*PROVIDED ENTRIES*
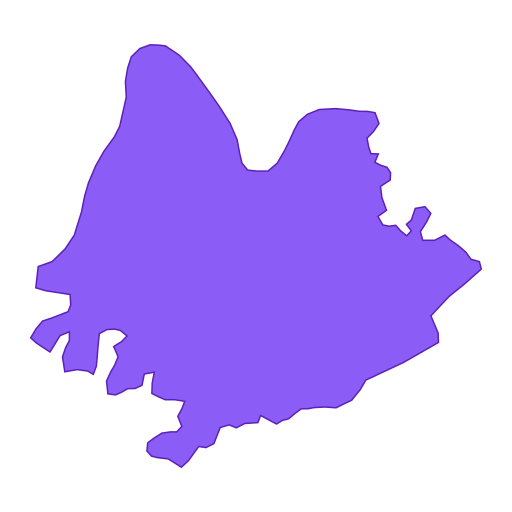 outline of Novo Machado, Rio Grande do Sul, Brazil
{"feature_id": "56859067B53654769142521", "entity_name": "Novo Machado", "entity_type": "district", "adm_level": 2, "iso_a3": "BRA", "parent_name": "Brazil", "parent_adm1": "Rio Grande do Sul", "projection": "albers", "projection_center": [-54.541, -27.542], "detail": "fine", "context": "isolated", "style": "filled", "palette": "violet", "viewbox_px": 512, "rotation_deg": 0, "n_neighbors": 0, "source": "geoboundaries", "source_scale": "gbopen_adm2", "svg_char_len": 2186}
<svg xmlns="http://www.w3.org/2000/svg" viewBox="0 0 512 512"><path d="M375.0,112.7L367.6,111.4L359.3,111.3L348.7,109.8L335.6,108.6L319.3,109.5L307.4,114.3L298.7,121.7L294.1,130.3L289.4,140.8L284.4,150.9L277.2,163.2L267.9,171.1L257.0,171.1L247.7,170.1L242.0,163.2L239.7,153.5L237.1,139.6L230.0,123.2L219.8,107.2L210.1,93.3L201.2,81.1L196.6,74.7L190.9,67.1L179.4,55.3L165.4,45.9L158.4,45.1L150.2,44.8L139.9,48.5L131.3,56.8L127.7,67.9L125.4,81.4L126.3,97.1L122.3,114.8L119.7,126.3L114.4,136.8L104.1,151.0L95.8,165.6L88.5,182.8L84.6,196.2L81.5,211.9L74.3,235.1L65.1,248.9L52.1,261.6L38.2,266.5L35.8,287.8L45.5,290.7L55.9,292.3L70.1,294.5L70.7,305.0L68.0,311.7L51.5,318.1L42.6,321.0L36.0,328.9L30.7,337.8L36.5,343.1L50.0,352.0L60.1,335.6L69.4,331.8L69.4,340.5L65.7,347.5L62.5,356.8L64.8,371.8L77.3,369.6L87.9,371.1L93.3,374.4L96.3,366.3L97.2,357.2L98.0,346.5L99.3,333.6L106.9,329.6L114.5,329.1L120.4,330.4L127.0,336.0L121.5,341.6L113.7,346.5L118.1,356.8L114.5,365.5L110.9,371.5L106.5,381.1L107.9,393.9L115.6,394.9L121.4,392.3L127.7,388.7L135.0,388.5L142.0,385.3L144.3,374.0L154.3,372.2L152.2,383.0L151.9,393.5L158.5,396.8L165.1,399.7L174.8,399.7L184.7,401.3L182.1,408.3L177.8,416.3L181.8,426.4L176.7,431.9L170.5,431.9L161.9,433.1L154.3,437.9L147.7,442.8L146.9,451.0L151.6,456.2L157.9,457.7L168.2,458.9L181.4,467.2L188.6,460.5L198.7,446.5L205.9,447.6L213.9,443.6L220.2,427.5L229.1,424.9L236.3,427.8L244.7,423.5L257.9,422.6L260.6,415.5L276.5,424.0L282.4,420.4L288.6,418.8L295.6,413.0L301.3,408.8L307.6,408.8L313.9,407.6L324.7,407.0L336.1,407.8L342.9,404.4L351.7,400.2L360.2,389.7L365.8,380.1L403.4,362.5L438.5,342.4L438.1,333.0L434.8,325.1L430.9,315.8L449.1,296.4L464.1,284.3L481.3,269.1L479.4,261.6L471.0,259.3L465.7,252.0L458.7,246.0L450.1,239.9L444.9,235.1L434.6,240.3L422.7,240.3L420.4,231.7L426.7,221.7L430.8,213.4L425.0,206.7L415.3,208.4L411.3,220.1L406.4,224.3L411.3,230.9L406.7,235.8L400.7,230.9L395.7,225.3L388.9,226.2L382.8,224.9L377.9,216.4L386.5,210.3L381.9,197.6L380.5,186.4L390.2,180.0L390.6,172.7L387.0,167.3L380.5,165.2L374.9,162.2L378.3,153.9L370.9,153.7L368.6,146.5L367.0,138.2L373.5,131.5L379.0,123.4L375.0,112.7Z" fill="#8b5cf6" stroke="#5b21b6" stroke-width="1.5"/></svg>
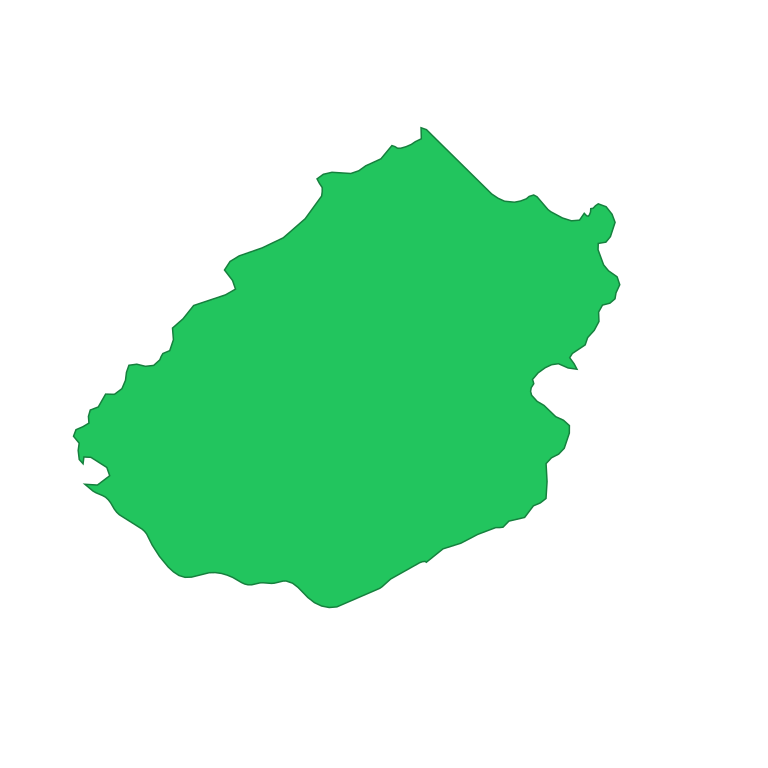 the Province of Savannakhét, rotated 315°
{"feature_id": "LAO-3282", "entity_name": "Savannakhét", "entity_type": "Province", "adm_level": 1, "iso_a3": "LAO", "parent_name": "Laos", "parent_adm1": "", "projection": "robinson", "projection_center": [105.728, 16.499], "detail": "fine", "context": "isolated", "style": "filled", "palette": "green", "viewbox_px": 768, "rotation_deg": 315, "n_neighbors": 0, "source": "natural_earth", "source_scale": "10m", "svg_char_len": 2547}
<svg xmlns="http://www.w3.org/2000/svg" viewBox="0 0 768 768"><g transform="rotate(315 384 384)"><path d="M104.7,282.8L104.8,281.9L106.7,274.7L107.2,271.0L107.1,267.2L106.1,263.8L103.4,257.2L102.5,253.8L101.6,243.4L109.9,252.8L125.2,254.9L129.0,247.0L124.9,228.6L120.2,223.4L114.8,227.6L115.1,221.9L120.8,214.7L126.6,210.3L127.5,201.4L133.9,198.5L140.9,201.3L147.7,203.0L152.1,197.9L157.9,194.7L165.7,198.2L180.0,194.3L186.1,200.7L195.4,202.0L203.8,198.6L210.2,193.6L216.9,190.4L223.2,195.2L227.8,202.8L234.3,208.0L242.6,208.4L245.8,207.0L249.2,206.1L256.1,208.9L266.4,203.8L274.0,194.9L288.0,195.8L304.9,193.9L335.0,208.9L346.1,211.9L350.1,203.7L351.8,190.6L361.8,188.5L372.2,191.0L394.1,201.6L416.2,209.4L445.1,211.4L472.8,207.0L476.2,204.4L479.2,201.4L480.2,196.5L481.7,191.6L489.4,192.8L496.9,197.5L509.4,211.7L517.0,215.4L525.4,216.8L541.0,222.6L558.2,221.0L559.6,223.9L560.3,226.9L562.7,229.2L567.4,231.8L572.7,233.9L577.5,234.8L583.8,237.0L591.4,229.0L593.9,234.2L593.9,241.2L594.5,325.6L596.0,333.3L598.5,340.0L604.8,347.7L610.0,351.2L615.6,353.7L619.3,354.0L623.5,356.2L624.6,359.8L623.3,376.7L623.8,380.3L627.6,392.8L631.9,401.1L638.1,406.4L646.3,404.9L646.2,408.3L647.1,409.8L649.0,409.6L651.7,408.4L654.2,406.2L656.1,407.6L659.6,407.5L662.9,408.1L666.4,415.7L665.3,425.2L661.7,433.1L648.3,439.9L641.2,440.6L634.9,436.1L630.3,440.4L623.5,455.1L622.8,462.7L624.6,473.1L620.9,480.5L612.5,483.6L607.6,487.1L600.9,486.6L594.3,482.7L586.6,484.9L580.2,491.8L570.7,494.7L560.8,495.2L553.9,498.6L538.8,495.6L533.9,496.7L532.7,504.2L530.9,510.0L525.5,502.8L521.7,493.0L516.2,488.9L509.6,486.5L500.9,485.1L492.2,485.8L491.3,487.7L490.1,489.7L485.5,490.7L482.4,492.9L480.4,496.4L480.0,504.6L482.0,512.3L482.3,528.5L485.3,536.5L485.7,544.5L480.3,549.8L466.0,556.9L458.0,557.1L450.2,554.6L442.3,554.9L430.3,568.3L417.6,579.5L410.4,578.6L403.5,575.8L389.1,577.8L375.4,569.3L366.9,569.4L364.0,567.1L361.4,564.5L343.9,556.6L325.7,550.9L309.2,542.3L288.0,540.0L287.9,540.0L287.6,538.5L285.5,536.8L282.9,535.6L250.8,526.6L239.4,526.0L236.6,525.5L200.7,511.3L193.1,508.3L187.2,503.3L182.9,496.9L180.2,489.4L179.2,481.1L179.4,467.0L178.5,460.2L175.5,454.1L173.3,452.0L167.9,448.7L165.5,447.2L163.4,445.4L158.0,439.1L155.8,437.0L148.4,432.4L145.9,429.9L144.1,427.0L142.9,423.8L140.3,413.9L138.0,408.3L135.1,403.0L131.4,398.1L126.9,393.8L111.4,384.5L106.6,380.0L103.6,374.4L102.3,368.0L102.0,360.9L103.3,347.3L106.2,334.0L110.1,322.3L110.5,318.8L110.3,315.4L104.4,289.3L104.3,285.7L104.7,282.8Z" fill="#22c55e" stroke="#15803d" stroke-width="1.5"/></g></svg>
==
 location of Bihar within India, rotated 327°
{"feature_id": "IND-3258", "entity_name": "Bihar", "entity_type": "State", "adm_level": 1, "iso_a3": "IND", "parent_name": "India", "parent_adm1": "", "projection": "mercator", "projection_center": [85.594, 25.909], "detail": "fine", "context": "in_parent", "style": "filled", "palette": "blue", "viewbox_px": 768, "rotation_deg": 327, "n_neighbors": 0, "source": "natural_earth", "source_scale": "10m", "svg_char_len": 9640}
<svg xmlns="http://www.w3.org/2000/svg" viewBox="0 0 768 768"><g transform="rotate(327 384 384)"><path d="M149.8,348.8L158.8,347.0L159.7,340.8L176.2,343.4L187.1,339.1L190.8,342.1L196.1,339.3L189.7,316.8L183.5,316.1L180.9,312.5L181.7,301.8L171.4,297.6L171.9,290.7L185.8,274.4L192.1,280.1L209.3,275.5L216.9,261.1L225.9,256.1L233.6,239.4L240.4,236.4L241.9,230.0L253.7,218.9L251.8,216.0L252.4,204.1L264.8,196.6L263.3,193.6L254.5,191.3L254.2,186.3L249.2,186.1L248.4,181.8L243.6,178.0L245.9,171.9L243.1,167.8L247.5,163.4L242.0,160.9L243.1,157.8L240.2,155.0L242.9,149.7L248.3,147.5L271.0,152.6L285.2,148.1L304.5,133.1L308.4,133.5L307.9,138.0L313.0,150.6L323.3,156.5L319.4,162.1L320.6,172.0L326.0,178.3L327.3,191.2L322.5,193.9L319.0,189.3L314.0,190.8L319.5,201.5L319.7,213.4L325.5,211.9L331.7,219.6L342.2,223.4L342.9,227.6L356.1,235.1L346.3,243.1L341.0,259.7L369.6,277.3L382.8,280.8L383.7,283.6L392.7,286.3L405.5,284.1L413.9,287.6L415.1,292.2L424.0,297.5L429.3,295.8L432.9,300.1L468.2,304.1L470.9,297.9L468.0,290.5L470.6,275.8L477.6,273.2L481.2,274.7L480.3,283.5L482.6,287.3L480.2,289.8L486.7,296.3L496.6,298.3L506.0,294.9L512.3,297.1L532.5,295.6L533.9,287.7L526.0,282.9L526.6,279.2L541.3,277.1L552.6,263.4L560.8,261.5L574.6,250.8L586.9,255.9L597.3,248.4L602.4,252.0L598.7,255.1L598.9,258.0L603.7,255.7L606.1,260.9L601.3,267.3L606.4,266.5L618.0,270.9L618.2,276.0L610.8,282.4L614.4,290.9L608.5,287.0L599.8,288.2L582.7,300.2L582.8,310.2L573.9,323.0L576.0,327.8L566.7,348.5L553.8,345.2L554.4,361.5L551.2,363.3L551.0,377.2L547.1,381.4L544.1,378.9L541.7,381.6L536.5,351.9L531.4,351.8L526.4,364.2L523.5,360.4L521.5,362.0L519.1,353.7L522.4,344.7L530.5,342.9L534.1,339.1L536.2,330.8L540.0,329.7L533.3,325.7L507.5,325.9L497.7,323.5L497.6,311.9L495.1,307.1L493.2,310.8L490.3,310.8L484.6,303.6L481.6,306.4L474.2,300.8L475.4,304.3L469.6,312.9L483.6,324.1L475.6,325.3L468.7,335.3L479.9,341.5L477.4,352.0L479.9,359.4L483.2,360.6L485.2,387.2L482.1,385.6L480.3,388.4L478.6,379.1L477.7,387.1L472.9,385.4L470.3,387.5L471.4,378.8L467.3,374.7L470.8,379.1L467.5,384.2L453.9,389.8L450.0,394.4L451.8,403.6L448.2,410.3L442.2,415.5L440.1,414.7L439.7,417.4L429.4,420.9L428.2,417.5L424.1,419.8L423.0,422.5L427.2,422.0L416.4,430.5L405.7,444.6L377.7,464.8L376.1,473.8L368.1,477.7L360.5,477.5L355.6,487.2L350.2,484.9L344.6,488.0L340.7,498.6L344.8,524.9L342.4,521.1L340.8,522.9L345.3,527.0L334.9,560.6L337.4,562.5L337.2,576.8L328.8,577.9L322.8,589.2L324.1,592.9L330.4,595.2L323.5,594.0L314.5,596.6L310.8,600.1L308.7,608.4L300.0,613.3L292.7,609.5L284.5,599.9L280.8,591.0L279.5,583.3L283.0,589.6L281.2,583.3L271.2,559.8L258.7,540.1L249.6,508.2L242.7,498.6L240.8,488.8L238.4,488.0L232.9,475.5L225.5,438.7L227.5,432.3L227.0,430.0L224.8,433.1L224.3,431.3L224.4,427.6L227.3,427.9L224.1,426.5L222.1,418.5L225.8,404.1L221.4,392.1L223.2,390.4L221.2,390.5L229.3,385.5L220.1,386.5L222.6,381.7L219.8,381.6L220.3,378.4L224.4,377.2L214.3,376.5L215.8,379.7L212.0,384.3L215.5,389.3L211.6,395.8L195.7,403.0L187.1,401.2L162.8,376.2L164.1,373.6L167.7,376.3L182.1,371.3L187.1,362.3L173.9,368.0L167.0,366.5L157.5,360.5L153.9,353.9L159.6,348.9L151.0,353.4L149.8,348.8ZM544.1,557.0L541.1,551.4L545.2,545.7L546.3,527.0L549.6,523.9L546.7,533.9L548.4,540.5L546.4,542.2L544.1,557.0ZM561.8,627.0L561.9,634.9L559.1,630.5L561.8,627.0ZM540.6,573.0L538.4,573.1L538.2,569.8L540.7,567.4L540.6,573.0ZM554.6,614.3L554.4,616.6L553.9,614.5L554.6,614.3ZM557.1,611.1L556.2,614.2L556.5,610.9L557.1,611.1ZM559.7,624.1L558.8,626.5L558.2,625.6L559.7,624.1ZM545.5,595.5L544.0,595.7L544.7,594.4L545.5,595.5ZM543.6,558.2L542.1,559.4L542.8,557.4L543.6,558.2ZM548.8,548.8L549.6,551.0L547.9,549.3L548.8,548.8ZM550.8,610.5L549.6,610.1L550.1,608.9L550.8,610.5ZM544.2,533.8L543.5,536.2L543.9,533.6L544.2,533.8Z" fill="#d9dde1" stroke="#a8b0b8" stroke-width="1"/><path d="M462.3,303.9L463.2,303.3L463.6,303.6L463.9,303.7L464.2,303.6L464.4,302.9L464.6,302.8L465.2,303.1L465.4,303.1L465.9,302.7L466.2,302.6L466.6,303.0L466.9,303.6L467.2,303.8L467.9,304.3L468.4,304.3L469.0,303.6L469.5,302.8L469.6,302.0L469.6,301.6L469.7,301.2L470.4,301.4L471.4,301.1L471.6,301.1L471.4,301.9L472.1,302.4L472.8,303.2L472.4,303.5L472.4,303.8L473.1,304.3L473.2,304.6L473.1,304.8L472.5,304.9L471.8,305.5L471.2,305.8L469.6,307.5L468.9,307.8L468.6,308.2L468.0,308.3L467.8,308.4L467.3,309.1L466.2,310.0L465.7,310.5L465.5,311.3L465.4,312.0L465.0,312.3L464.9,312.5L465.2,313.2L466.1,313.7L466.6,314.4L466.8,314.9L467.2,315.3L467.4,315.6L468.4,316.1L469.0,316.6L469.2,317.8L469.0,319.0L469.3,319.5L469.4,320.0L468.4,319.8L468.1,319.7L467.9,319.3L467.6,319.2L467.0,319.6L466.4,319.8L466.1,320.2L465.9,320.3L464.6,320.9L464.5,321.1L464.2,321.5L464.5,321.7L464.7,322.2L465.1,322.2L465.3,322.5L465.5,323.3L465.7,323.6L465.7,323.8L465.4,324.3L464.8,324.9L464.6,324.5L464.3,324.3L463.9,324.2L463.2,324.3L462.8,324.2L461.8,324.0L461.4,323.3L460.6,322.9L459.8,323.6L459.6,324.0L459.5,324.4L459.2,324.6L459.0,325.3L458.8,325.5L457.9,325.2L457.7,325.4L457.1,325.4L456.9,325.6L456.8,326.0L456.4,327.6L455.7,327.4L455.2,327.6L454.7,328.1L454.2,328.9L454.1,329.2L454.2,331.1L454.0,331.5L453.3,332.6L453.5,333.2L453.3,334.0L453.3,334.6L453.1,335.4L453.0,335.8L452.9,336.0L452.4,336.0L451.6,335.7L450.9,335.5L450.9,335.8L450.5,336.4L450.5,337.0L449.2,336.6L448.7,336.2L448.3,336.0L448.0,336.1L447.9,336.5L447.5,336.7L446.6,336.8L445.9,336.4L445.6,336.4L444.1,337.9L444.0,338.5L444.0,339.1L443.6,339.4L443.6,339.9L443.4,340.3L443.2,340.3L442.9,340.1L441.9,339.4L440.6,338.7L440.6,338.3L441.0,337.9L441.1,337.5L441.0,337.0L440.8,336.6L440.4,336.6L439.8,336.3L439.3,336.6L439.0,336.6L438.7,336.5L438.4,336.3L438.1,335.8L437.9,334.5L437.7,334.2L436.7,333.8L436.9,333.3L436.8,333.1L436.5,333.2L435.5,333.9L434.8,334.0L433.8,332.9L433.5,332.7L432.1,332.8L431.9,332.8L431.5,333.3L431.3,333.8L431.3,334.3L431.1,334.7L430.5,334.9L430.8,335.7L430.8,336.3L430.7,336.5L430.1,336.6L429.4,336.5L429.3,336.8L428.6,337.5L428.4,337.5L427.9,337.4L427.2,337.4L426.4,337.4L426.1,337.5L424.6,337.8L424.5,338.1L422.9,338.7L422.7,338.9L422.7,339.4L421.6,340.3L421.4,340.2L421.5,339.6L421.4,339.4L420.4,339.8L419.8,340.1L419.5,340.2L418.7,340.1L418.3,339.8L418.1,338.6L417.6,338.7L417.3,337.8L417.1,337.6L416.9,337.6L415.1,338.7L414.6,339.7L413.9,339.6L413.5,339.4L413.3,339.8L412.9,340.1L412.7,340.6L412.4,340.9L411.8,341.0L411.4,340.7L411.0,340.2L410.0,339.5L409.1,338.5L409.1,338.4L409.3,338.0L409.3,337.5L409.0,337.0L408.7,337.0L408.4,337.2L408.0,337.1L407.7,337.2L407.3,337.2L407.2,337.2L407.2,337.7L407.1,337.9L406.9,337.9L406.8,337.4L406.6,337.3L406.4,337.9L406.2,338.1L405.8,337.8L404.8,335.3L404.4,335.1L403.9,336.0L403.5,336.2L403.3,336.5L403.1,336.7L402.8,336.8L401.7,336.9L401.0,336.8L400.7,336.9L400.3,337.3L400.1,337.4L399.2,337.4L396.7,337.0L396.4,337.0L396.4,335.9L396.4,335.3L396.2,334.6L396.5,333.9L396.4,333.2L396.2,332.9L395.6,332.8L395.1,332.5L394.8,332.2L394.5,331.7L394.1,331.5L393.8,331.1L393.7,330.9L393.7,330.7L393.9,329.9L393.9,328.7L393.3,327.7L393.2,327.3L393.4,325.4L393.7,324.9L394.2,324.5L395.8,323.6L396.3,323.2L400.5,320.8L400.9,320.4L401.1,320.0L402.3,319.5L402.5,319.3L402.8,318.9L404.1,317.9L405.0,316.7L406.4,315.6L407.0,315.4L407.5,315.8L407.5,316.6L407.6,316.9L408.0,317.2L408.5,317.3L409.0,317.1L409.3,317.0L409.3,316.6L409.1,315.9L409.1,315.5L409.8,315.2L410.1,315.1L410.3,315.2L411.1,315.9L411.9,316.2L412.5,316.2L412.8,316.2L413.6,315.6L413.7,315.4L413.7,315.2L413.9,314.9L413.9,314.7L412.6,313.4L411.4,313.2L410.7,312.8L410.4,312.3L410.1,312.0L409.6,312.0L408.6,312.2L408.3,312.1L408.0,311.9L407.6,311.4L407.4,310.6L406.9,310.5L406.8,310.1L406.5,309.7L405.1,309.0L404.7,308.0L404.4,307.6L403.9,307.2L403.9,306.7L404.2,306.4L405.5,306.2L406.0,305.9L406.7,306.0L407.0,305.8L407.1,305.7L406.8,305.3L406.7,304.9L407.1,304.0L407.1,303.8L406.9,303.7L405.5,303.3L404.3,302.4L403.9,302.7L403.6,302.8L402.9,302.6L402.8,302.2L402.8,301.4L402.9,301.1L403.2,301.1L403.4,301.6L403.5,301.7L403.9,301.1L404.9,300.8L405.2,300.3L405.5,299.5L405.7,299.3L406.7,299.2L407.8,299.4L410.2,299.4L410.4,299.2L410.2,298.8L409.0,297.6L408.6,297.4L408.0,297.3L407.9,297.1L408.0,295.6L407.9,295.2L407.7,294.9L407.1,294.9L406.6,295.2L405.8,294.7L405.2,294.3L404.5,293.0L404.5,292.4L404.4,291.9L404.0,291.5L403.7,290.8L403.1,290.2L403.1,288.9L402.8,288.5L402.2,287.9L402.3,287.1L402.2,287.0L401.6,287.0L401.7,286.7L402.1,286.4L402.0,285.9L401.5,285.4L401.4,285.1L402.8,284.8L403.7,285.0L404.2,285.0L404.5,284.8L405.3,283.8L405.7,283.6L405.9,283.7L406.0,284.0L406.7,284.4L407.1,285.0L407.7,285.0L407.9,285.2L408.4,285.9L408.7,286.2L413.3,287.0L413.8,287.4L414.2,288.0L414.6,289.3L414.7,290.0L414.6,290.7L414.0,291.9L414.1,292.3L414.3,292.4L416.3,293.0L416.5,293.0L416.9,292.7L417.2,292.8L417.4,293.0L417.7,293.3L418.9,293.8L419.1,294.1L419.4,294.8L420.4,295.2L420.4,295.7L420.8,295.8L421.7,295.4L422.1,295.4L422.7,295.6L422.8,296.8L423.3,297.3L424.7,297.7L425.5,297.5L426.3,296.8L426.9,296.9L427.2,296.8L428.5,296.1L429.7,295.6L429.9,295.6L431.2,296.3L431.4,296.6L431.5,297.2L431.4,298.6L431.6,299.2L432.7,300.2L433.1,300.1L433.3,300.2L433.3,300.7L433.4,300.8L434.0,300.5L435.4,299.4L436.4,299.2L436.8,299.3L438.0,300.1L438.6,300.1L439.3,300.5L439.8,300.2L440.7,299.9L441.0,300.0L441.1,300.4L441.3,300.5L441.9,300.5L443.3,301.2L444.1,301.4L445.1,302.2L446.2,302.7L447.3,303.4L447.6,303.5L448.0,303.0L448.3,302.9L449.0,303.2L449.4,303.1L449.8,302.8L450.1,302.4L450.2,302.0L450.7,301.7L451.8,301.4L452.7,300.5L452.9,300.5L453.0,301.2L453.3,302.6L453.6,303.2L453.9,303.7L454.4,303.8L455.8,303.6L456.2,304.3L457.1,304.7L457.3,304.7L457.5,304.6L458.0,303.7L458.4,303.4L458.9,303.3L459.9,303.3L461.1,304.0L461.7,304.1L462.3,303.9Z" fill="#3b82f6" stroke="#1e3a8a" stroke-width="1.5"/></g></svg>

*BRIEF*
Pick out each line of the items above that contains the string "source" and copy those lines.

*EXERCISE RESULT*
{"feature_id": "56859067B53654769142521", "entity_name": "Novo Machado", "entity_type": "district", "adm_level": 2, "iso_a3": "BRA", "parent_name": "Brazil", "parent_adm1": "Rio Grande do Sul", "projection": "albers", "projection_center": [-54.541, -27.542], "detail": "fine", "context": "isolated", "style": "filled", "palette": "violet", "viewbox_px": 512, "rotation_deg": 0, "n_neighbors": 0, "source": "geoboundaries", "source_scale": "gbopen_adm2", "svg_char_len": 2186}
{"feature_id": "LAO-3282", "entity_name": "Savannakhét", "entity_type": "Province", "adm_level": 1, "iso_a3": "LAO", "parent_name": "Laos", "parent_adm1": "", "projection": "robinson", "projection_center": [105.728, 16.499], "detail": "fine", "context": "isolated", "style": "filled", "palette": "green", "viewbox_px": 768, "rotation_deg": 315, "n_neighbors": 0, "source": "natural_earth", "source_scale": "10m", "svg_char_len": 2547}
{"feature_id": "IND-3258", "entity_name": "Bihar", "entity_type": "State", "adm_level": 1, "iso_a3": "IND", "parent_name": "India", "parent_adm1": "", "projection": "mercator", "projection_center": [85.594, 25.909], "detail": "fine", "context": "in_parent", "style": "filled", "palette": "blue", "viewbox_px": 768, "rotation_deg": 327, "n_neighbors": 0, "source": "natural_earth", "source_scale": "10m", "svg_char_len": 9640}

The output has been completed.